▸ **Available records**:
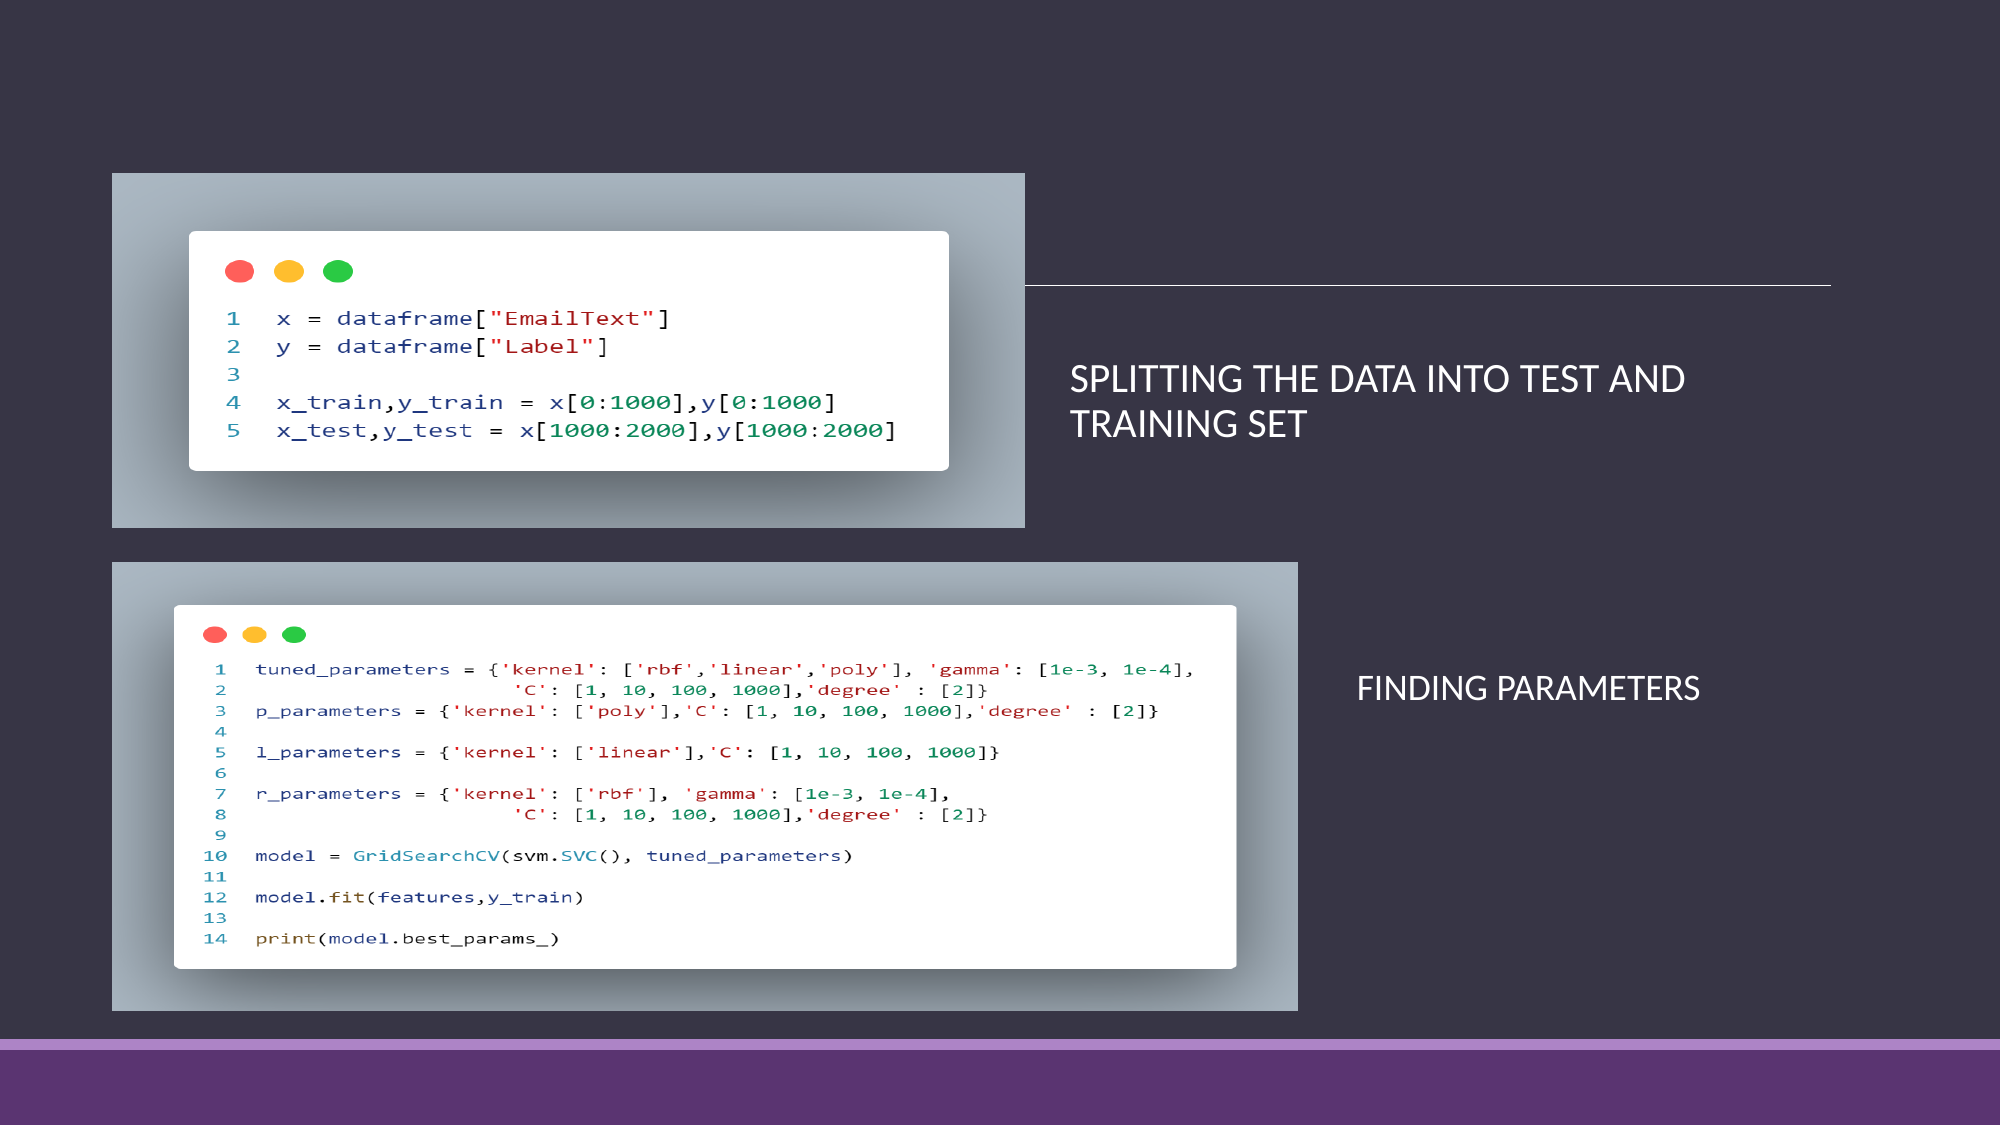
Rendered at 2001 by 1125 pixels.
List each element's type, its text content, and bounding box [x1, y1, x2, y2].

picture [111, 561, 1299, 1012]
picture [111, 173, 1026, 528]
list SPLITTING THE DATA INTO TEST AND TRAINING SET [1054, 348, 1765, 469]
text_box FINDING PARAMETERS [1342, 655, 1941, 716]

▸ **Written task**: Would you transcribe all of the data exactly, omitting any pictures?

▸ **Answer section**:
Rendered at 2001 by 1125 pixels.
List each element's type, its text content, and bounding box [x1, y1, x2, y2].

picture [111, 561, 1299, 1012]
picture [111, 173, 1026, 528]
list SPLITTING THE DATA INTO TEST AND TRAINING SET [1054, 348, 1765, 469]
text_box FINDING PARAMETERS [1342, 655, 1941, 716]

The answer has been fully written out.